# Text Formatting, Text Processing, and Regular Expressions

One of Python's greatest strengths is its ability to effortlessly handle text. Other languages, like Java, rely on the Apache StringUtils library, but I have always found this cludgy and somewhat cumbersome. Python provides native support for deftly and clearly handling text.

## Text Formatting
Briefly, let's take a look at the most common methods for "formatting" a string (i.e., combining and coercing disparate pieces of data/types into a string).

In [None]:
# How do I combine these elements into a string
s = 'Shirt'
quantity = 4
cost = 12.99
# expected output: "Shirt x 4 @ $12.99


In [None]:
# all of those str() were rather cludgy, and the result
# is not particularly readable
# we can instead use format strings
res = '{} x {} @ ${}'.format(s, quantity, cost)  # super flexible
res

In [None]:
res = f'{s} x {quantity} @ ${cost}'  # not as flexible, but readable
res

Another one worth learning about, especially in the context of regular expressions is the `r''`, which treats all characters as literals rather than interpreting them. Let's take a look.

What do these symbols signify?
* `\n`
* `\r`
* `\t`
* `\u0000`
* `\u10A7`

In [None]:
# print these out (all strings are unicode!)


In [None]:
# but this doesn't help us figure out what these actually are
# preface with `r` to input the string literal
r'\u10A7\n\r'

In [None]:
# this is most useful with paths
print('C:\Program Files\tableau\newitem.txt')

In [None]:
print(r'C:\Program Files\tableau\newitem.txt')

# Intro to Regular Expressions
* Regexr.com
    * Text
    * A-z, 0-9
    * \w, \W, \s, \S
    * `*`, `+`, & `?`
    * `.`
    * IGNORECASE flag
    * `(x|y)`

In [None]:
import re  # or check out regex (fuzzy matching, ++)

__Exercise 1__
According to the Python text-processing notes, what library does Java rely on for handling text?
__Exercise 2__
Write the next part of the Python text-processing notes, picking up after their final line.
The items that come next have nothing to do with the Python text-processing notes.

__Entries provided__
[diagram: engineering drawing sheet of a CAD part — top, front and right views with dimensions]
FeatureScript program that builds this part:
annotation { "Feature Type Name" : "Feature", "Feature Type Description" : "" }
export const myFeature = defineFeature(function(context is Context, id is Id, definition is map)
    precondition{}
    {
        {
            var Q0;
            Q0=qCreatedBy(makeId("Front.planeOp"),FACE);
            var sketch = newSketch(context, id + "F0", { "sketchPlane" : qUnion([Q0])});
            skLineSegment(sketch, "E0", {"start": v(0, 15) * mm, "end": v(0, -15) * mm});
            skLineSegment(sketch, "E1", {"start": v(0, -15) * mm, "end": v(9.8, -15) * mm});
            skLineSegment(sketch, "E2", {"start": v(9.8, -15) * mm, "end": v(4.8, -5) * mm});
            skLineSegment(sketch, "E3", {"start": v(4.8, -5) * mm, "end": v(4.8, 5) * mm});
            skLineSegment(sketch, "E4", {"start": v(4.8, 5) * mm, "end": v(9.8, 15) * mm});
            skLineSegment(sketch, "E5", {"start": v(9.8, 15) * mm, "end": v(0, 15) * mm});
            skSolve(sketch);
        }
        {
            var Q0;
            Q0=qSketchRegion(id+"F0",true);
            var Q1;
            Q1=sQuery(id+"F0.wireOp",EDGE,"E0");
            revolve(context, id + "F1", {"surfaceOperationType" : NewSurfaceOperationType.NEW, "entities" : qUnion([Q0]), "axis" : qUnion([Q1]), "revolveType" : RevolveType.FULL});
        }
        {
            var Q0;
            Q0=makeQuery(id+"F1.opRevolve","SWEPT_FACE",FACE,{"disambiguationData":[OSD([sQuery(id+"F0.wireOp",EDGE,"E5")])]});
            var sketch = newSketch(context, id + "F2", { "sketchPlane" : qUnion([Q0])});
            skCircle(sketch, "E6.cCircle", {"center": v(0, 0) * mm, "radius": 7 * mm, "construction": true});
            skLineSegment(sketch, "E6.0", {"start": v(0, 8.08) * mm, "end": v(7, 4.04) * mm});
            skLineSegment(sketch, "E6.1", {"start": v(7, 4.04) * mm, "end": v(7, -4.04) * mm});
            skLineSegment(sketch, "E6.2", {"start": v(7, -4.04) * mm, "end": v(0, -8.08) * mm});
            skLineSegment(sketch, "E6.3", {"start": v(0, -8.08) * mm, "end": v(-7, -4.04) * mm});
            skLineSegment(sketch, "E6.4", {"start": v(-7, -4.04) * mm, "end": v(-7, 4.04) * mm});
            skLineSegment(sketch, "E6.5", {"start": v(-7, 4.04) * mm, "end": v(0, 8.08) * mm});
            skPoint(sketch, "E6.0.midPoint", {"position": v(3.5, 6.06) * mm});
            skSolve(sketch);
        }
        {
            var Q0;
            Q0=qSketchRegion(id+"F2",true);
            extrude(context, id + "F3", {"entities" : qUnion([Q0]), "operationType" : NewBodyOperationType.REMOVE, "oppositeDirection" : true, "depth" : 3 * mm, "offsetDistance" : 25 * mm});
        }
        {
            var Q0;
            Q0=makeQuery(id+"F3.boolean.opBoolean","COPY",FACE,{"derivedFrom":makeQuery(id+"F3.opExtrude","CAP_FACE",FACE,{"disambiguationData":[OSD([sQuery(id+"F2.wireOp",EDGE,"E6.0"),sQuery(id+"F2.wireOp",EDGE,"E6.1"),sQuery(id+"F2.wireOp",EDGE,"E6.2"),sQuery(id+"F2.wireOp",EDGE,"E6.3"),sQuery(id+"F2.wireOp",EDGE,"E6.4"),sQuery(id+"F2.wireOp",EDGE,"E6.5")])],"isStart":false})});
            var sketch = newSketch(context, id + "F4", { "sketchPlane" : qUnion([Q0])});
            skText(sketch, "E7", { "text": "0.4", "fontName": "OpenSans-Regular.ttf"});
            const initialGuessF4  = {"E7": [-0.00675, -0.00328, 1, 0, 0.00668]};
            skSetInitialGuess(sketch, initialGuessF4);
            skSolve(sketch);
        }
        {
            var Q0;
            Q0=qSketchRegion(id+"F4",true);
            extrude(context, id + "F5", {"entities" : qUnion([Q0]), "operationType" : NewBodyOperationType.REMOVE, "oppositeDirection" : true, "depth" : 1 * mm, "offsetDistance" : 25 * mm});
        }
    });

__Answer 1__
The Apache StringUtils library.

__Answer 2__
In [None]:
telephone_numbers = [
    '211-3012',
    '(214)-214-2014',
    'cell: 1234567890'
]

In [None]:
help(re.match)

In [None]:
# capture the first one
m = re.match('211-3012', telephone_numbers[0])
m

In [None]:
# explore .start/.end/.group
help(m)

In [None]:
m.group(), m.start(), m.end()

In [None]:
# use start and end to get the string itself

In [None]:
# how to generalize? use regexr
pattern = r'\d+-\d+'
re.match(pattern, telephone_numbers[0])

In [None]:
# extra mmse scores from the text
mmse_scores = '''
Your MMSE is 24/30
MMSE had 24 out of 30
Had an mmse of 21/30
mmse: 30/30
'''

In [None]:
help(re.finditer)

In [None]:
pattern = r''
for m in re.finditer(pattern, mmse_scores, re.IGNORECASE):
    print(m)

In [None]:
# capturing

In [None]:
# named groups
# (?P<name>...) - capture group
# (?P=name) - subsequent match of named group

In [None]:
help(re.compile)

# Advanced String Formatting and Math
* Inserting datetime
* Inserting numbers

In [None]:
'{}'.format(2/3)

In [None]:
'{:.2}'.format(2/3)

In [None]:
'{:<5}'.format(2)

In [None]:
'{:>5}'.format(2)

In [None]:
'{:^5}'.format(2)

In [None]:
# How to right-align 2/3?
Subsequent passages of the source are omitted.